The issues I had were all separate and I was (I thought) totally reasonable with them. I think they have cards to read responses from: "Response to initial question: It's a driver issue, no soup for you." and "Response to 'is there any sort of work around that you can suggest': Listen, filth, we've got plenty of happy customers who don't call us up with their petty problems. Why don't you run into traffic so I don't have to listen to you anymore, idiot?".
I don't care if ATI makes cards that can wash the dishes for me when I'm not playing games, I don't spend my money on items by companies that tell me to go fuck myself.
Nah... the Hauppage WinTV cards are just shite. If my computer locks up, resets, won't boot, or whatever, the problem is usually solved by pulling the card / disabling the drivers / not using it / etc. Ahh well...
Deliver yesterday, code today, think tomorrow.
no thre not good about it. It has taken forever to get my dell inspiron 8000 w/ ati rage 128 mobility to do simple things like support for s-video out, etc. XF86 4.2 helps but Nvidia still has them left in the dust
You paid $20 to call Canada?!? Where do you live, in Nepal or something?
Calling Canada is dirt cheap from the US. (Unless, of course, you have an absolutely insane rip-off calling plan. But, you'd almost have to try to get a plan that bad.)
As much as the hardware's a technological wonder, the card is useless to me since I only have Linux on my machine. I would spend $399 this very minute if I were sure there'd be decent Linux/XFree86 drivers. As it is, it looks like I'll have to wait for the NV3x cards,
(I wouldn't even mind spending $600 for the 3DLabs VP 870 if it had accelerated XFree86 drivers)
I keep hearing people mention that ATI releases information needed to develop drivers to the public, and sometimes I hear the contrary. Is the information they're releasing (specifically with regards to the Radeon 9700 Pro) sufficient to produce drivers that compete with the windoze version? (3D as well as 2D)

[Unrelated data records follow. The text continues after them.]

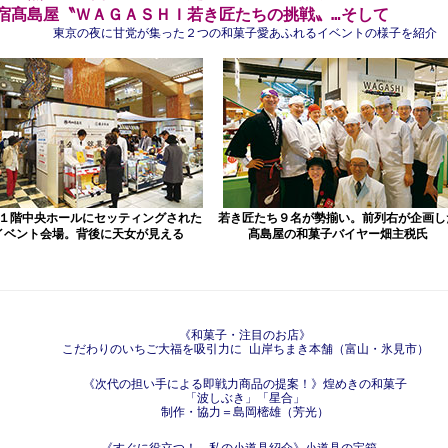
宿髙島屋〝ＷＡＧＡＳＨＩ若き匠たちの挑戦〟…そして
東京の夜に甘党が集った２つの和菓子愛あふれるイベントの様子を紹介
１階中央ホールにセッティングされた
若き匠たち９名が勢揃い。前列右が企画し
イベント会場。背後に天女が見える
髙島屋の和菓子バイヤー畑主税氏
《和菓子・注目のお店》
こだわりのいちご大福を吸引力に 山岸ちまき本舗（富山・氷見市）
《次代の担い手による即戦力商品の提案！》煌めきの和菓子
「波しぶき」「星合」
制作・協力＝島岡樒雄（芳光）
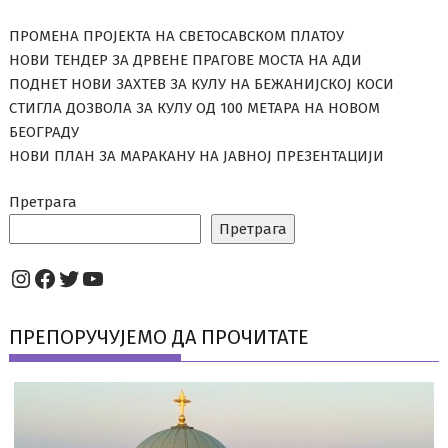
ПРОМЕНА ПРОЈЕКТА НА СВЕТОСАВСКОМ ПЛАТОУ
НОВИ ТЕНДЕР ЗА ДРВЕНЕ ПРАГОВЕ МОСТА НА АДИ
ПОДНЕТ НОВИ ЗАХТЕВ ЗА КУЛУ НА БЕЖАНИЈСКОЈ КОСИ
СТИГЛА ДОЗВОЛА ЗА КУЛУ ОД 100 МЕТАРА НА НОВОМ
БЕОГРАДУ
НОВИ ПЛАН ЗА МАРАКАНУ НА ЈАВНОЈ ПРЕЗЕНТАЦИЈИ
Претрага
Претрага
Instagram
Facebook
Twitter
YouTube
ПРЕПОРУЧУЈЕМО ДА ПРОЧИТАТЕ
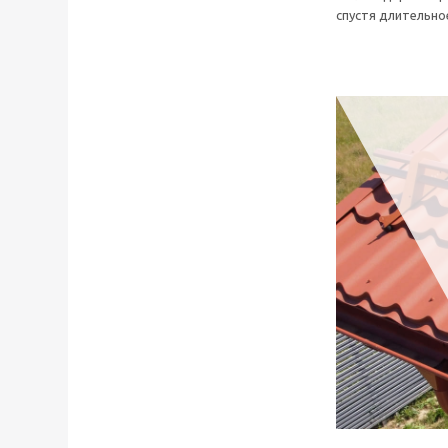
спустя длительно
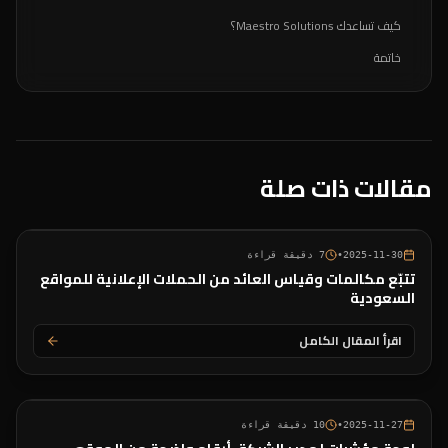
كيف تساعدك Maestro Solutions؟
خاتمة
مقالات ذات صلة
2025-11-30
•
7
دقيقة قراءة
تتبّع مكالمات وقياس العائد من الحملات الإعلانية للمواقع
السعودية
اقرأ المقال الكامل
2025-11-27
•
10
دقيقة قراءة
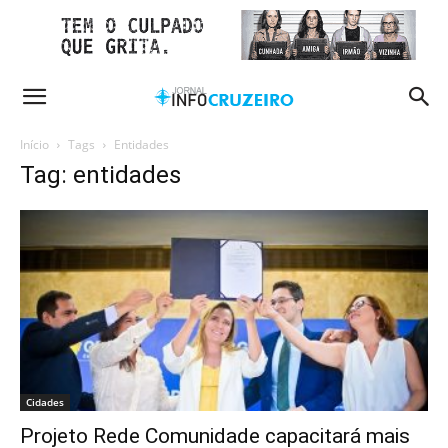
Início
Tags
Entidades
Tag: entidades
Cidades
Projeto Rede Comunidade capacitará mais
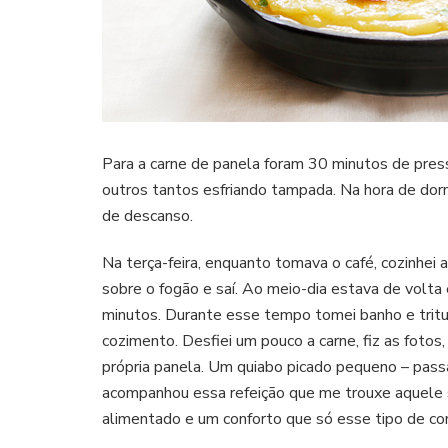
Para a carne de panela foram 30 minutos de pres
outros tantos esfriando tampada. Na hora de dor
de descanso.
Na terça-feira, enquanto tomava o café, cozinhei a
sobre o fogão e saí. Ao meio-dia estava de volta
minutos. Durante esse tempo tomei banho e trit
cozimento. Desfiei um pouco a carne, fiz as fotos
própria panela. Um quiabo picado pequeno – passa
acompanhou essa refeição que me trouxe aquele s
alimentado e um conforto que só esse tipo de co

(This is addressed more to the XFree86 developers)
nvidia's cards have been hitting the wall, and the gap from generation to generation is getting closer and closer together...
What are you talking about? TNT: huge card. Dual pipes, massive fill. TNT2: mostly a speed bump. Geforce256: huge card. Hardware T&L, massive throughput. Geoforce2: mostly a speed bump. Geforce3: huge card. Programmability, greatest rendering flexibility ever. XBox: huge. Far more power than the competition. Geforce4: mostly a speed bump. Geforce4MX: marketing speak. ATI R300: huge card. NV30: ???
NVidia's small gap is the one between the new card and the speed bumped version. They have created a large gap in every new product generation for years, with an enormous marketplace win every time. What happened here is that ATI stole a march by skipping the R8500 speed bump and executing beautifully on their next full generation. No reason to think, though, that NVidia won't deliver another killer leading product on their next iteration.
The rest of you benchmarkers: fuck off. If I have to read another masturbatory "analysis" of how one card's Quake3 framerate is 4 times the refresh rate of the best available monitors, while an inferior card can only do 3 times, I will have to write you email to see whether you also spend a lot of time wondering how many angels can dance on the head of a pin.
Meanwhile, I'm seriously starting to wonder whether there is some payola behind the scenes of these uncannily similar choices of games to benchmark.
Is where the hell do I buy one? Even though they said cards were at retail today, I haven't been able to find 1 place that had them.
Can I recommend the review at Beyond3D? The reviews there generally dig a bit deeper into the technology than most of the run-of-the-mill sites.
Simon
Does this new ATI card suffer from the same 4x AGP problems when hooked up with an Athalon processor as the older Radeons?? And if so is their fix going to be "set your AGP port to 2x"??